Moving a liquid from point A to point B typically requires either a sloping surface or a pump of some sort to apply pressure.

A new kind of material that is in early development requires neither, instead relying on a squirming skeleton of microscopic fibres to move it in a direction, opening the way for a class of fluid capable of worming itself through a channel.

Researchers from Brandeis University in Massachusetts took a hint from nature and investigated how the biomechanical properties of materials called microtubules could be applied to a mixture to make it move in a single direction around a container.

Anybody who has watched a microscopic amoeba stretch out a gloopy arm to pull itself under the coverslip has seen microtubules in action.

Most complex cells, and even a few bacterial ones, contain a network of microtubule fibres collectively called a cytoskeleton, which is responsible for giving the cell its shape and transporting materials around as they twist, bend, shrink, and stretch.

These fibres are made up of a string of proteins called tubulin, which spirals around on itself to form a cylinder about 25 nanometres across.

In this particular case, the researchers used the microtubules found inside the nerves of a cow's brain.

On their own, the mass of fibres would be about as impressive as wet cobwebs. But the researchers found they could turn a watery mixture of cow microtubules into molecular motors by adding a couple of other ingredients.
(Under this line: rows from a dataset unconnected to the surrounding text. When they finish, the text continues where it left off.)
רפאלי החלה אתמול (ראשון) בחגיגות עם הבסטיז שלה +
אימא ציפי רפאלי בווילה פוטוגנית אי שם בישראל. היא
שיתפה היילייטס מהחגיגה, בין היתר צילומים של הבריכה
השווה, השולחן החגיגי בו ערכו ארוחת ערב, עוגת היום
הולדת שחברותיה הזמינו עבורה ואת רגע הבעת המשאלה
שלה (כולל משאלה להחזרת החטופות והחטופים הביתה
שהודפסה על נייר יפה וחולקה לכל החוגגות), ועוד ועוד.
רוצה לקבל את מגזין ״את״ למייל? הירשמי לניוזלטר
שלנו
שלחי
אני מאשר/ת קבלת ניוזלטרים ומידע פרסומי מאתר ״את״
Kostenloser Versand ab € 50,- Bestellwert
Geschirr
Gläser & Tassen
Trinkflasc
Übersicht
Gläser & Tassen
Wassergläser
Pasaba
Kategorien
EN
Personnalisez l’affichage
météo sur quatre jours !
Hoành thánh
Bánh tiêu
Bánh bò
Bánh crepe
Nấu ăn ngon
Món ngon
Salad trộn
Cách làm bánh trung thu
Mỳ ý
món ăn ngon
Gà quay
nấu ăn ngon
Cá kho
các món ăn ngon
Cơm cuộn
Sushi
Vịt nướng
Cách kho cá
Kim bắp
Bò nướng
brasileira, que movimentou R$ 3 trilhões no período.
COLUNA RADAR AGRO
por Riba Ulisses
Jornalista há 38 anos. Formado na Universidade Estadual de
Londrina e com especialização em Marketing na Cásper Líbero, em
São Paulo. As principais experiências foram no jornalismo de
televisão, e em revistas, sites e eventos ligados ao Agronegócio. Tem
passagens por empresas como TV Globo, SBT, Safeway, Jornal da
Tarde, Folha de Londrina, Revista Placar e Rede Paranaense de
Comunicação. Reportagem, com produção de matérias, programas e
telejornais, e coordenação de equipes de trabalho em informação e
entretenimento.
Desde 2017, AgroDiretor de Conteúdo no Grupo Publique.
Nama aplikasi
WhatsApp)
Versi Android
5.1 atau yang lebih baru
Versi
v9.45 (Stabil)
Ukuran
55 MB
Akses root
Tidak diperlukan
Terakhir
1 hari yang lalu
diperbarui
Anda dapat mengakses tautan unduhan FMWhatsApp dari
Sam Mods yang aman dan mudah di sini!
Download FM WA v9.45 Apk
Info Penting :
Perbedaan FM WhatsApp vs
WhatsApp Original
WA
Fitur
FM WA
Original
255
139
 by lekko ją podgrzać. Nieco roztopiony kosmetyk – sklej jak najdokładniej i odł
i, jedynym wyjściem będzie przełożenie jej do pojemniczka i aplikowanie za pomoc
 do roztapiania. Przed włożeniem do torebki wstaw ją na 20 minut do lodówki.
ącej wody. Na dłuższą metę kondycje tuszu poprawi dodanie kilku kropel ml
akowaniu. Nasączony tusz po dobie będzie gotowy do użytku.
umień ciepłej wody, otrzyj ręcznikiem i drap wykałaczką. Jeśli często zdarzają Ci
The first was kinesin, a protein which naturally attaches to the microtubule and 'walks' along its length in a molecular waddle.

Another component was the energy-carrying molecule adenosine triphosphate (ATP), which generally provides a kick of power whenever it donates one of its three phosphates to proteins such as kinesin.

Putting them together, the researchers found the kinesin connected a pair of microtubule strands like a rung on a ladder, and  when powered by the ATP  walked them in opposite directions.

Each kinesin that walked off the end of a fibre was soon replaced by others connecting other fibres, creating a squirming mess of microscopic worms.

Check out in the clip below how these writhing strings of protein slide against each other with help from the kinesin.

The interesting thing about this swirl of fibres was that it produced small whirlpools in the gel-like mixture.

This turbulence could be harnessed to push the fluid in the same direction simply by choosing the right shape for the container.

The researchers stuck to containers they could map mathematically, such as discs and doughnut shaped 'toroids' like the one in the picture up top, finding by picking the right the dimensions of the container the messy churning of the fibres became a steady current in a single direction.

While this only works in containers with precisely the right dimensions, it does scale up, meaning liquids can be encouraged to flow over a number of metres.

Of course once the ATP runs out of phosphate to hand over to the kinesin, the flow grinds to a halt, which would make it unlikely for large scale transport of liquids.

However, there could easily be a role for self-propelled gels in the future of mechanical engineering.

"From a technology perspective, self-pumping active fluids set the stage for the engineering of soft self-organized machines that directly transform chemical energy into mechanical work," the researchers suggest in a summary of their paper.

Even without an application, this research provides insight into the dynamics of moving fluids inside our own cells.

Perhaps one day we'll be seeing 'wet' robotics powering our cybernetic body parts with self-propelled fluids fed by our body's own reserves of ATP.

This research was published in Science.